On Feb. 20, Islamist extremists met with military forces in the northern city of Gao, and a car bomb went off in Kidal, another northern town.

Fighters from the al-Qaida-linked Islamist group Ansar Dine stand guard in Timbuktu, Mali, as they prepare to publicly lash a member of the Islamic Police found guilty of adultery. (AP Photo)

Mali is under a deal of duress and conflict largely influenced by Al-Qaeda and Islamist extremist beliefs. Last December, the Malian president was arrested by the military in a nation-wide coup. Many events like this which occur in Mali, like genocides and government upheavals usually go by the unfortunate wayside. Yet this one takes a special stand in the limelight because of the link to the terrorist organization.

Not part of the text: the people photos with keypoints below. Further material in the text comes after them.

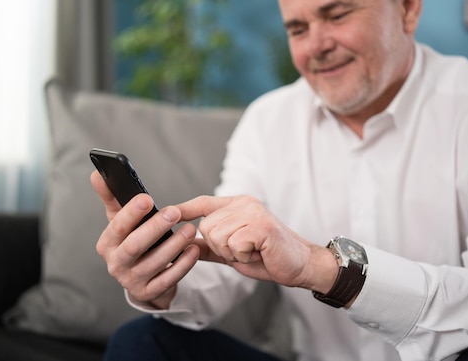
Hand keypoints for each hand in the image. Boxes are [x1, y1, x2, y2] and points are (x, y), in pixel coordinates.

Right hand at [90, 171, 199, 308]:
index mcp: (107, 243)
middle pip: (134, 246)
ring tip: (190, 229)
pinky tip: (194, 249)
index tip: (147, 198)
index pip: (117, 227)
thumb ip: (111, 196)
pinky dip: (183, 265)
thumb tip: (97, 173)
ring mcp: (131, 281)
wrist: (140, 276)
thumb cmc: (131, 240)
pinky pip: (168, 279)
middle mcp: (115, 264)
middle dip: (154, 228)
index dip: (131, 213)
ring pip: (154, 263)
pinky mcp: (149, 292)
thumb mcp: (120, 220)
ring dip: (174, 245)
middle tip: (174, 212)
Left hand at [176, 195, 338, 293]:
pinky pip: (233, 244)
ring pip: (217, 236)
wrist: (300, 265)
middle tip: (242, 250)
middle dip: (219, 247)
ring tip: (251, 250)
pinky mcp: (261, 225)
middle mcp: (244, 203)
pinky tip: (258, 252)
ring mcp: (253, 212)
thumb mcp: (233, 251)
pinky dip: (243, 255)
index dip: (185, 208)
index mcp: (238, 204)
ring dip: (231, 252)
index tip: (167, 212)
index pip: (204, 202)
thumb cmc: (268, 257)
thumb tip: (184, 244)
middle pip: (206, 226)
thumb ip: (210, 246)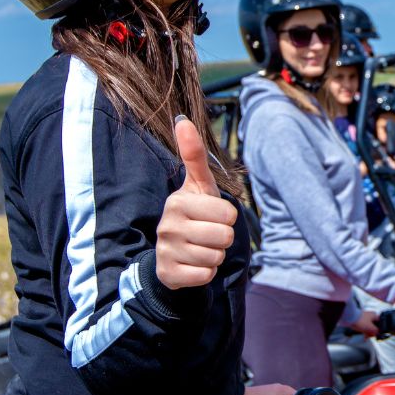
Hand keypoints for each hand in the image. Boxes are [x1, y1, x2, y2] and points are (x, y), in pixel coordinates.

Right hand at [155, 117, 237, 288]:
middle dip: (223, 238)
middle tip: (208, 234)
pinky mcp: (169, 274)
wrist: (171, 254)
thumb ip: (194, 155)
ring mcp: (166, 251)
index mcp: (178, 202)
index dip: (227, 217)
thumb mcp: (198, 186)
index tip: (212, 215)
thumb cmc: (194, 213)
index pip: (228, 213)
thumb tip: (183, 119)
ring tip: (201, 247)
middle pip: (225, 237)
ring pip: (216, 257)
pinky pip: (206, 275)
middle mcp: (168, 226)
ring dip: (215, 255)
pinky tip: (194, 264)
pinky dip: (206, 272)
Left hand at [349, 310, 379, 336]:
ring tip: (366, 337)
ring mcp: (365, 318)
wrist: (349, 318)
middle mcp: (370, 316)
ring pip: (369, 327)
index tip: (379, 334)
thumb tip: (379, 333)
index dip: (380, 329)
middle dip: (373, 332)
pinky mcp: (360, 321)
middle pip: (375, 325)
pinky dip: (365, 331)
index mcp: (375, 316)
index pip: (381, 323)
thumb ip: (376, 331)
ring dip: (369, 333)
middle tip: (371, 336)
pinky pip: (364, 327)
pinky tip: (364, 337)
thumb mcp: (371, 328)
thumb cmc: (360, 321)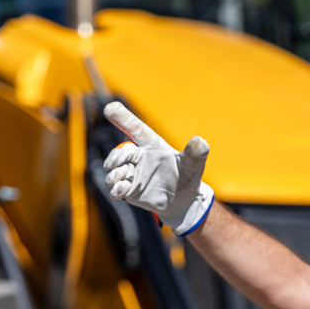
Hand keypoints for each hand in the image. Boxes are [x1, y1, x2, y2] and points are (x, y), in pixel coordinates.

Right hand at [102, 101, 214, 234]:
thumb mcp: (193, 165)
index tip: (109, 108)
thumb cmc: (188, 176)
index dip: (123, 118)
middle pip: (121, 152)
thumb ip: (195, 153)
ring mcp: (132, 173)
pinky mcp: (129, 190)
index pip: (136, 129)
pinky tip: (120, 191)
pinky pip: (116, 188)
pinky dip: (115, 189)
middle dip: (116, 156)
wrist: (183, 200)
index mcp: (152, 145)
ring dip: (113, 174)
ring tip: (119, 179)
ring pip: (114, 170)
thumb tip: (200, 141)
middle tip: (115, 163)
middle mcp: (138, 157)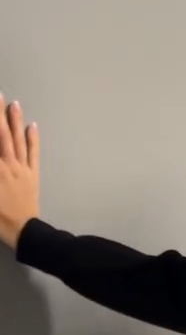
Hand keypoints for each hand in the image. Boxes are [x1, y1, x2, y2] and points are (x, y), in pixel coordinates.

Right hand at [0, 96, 39, 249]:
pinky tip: (33, 125)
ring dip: (14, 121)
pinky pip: (33, 153)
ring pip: (17, 140)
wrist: (22, 231)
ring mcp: (21, 168)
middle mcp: (6, 164)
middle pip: (0, 135)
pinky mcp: (32, 175)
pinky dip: (33, 139)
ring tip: (14, 103)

The U.S. has obvious interest in the situation considering an Al-Qaeda splinter group is leading the resistance. But how long can this be expected to last? What happens if Al-Qaeda reemerges as a power in Western Africa and there’s another problem on our hands with Anti-American beliefs?

Former Secretary of State Hillary Clinton said, “We are in for a struggle, but it is a necessary struggle,” signaling the U.S. is ready to aid, but it will not involve military forces. In a USA today article, White House officials said the level of assistance provided will not involve more troops:

Obama officials from the State Department and the Pentagon said the militias pose a significant threat to U.S. interests and security. But the United States will not send troops to aid the effort. “We are assisting the French; we are assisting the Africans, but we have no plans in engaging ourselves or putting boots on the ground,” said Johnnie Carson, assistant secretary of State for African Affairs.

Many countries including France and Russia are providing aid. Russian Foreign Minister Sergey V. Lavrov said their support is to help stop the spread of terrorism in North Africa.

According to Assistant Secretary Carson, the lack of economic development, the absence of meaningful opportunities for people to engage with the government and the looming threat for Northern Mali to become a terrorist safe haven make this situation more complex than is really understood. And without proper response, Carson said the current military efforts will be short lived.

Deputy Assistant Secretary Amanda Dory said the military has done everything within its power to help our French allies. As the representative of the Defense department, she said the end goal needs to not be a military effort from the U.S., but rather a United Nations peacekeeping effort. The complexity of the issue is too great for the U.N. to give a green light on any forces moving in now.